ModelCheckpoint: Using save_top_k, only the first k models are stored, not the best k models

gboeer opened this issue · comments

Bug description

From the documentation, I got the impression that using the save_top_k argument of the ModelCheckpoint callback, would lead to the best k models being stored, according to the monitored value. However, in my experiments only the first 3 models (from epoch 0, 1, 2) are stored and nothing afterward. I made sure that the monitored value indeed is higher for later epochs, which I can see clearly from the logged metrics.csv.

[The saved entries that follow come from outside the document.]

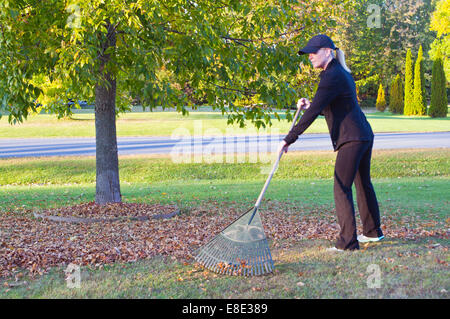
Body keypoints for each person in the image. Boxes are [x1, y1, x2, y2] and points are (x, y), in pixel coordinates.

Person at [278, 34, 384, 251]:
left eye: (313, 52)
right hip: (362, 134)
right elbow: (328, 105)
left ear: (327, 51)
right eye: (308, 54)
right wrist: (311, 104)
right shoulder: (338, 72)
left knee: (341, 186)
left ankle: (347, 242)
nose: (310, 57)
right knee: (362, 183)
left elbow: (316, 111)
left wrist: (288, 139)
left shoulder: (331, 75)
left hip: (352, 138)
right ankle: (372, 232)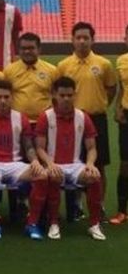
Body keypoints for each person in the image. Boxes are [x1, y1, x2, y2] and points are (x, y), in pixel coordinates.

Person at [35, 76, 106, 241]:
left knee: (94, 176)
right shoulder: (46, 117)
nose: (66, 99)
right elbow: (39, 147)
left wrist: (89, 164)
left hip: (75, 165)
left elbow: (92, 147)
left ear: (75, 95)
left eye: (69, 95)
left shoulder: (83, 117)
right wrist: (50, 163)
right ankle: (54, 222)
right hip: (53, 163)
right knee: (54, 174)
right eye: (62, 95)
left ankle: (94, 224)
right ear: (54, 95)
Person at [0, 80, 48, 241]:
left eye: (6, 97)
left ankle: (32, 224)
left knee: (42, 175)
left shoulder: (21, 118)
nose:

So either way this is a bug or I simply misunderstood the meaning of this parameter.

What version are you seeing the problem on?


How to reproduce the bug

import lightning as L
from lightning.pytorch.callbacks import ModelCheckpoint

checkpoint_callback = ModelCheckpoint(save_top_k=3, monitor="val_accuracy")
trainer = L.Trainer(accelerator='gpu', devices=[0], log_every_n_steps=10, callbacks=[checkpoint_callback])

# val function of my LightningModule
def validation_step(self, batch, batch_idx):
    inputs, labels = batch        
    outputs = self.model(inputs)
    loss = self.val_criterion(outputs, labels)
    _, predictions = torch.max(outputs, 1)
    val_accuracy = torch.sum(predictions == / labels.size(0)
    self.log('val_loss', loss)
    self.log('val_accuracy', val_accuracy)
    return loss

Error messages and logs

Current environment
  • System:
    - OS: Linux
    - architecture:
    - 64bit
    - ELF
    - processor: x86_64
    - python: 3.8.10
    - release: 4.15.0-213-generic
    - version: #224-Ubuntu SMP Mon Jun 19 13:30:12 UTC 2023

More info

Seems like maybe you need to set ModelCheckpoint(save_top_k=3, monitor="val_accuracy", mode="max") so that it will save the checkpoint with the highest accuracy. The default value is mode="min" to save the minimum loss.

Ohh, you're absolutely right. Guess the default is meant for using the loss. Stupid me.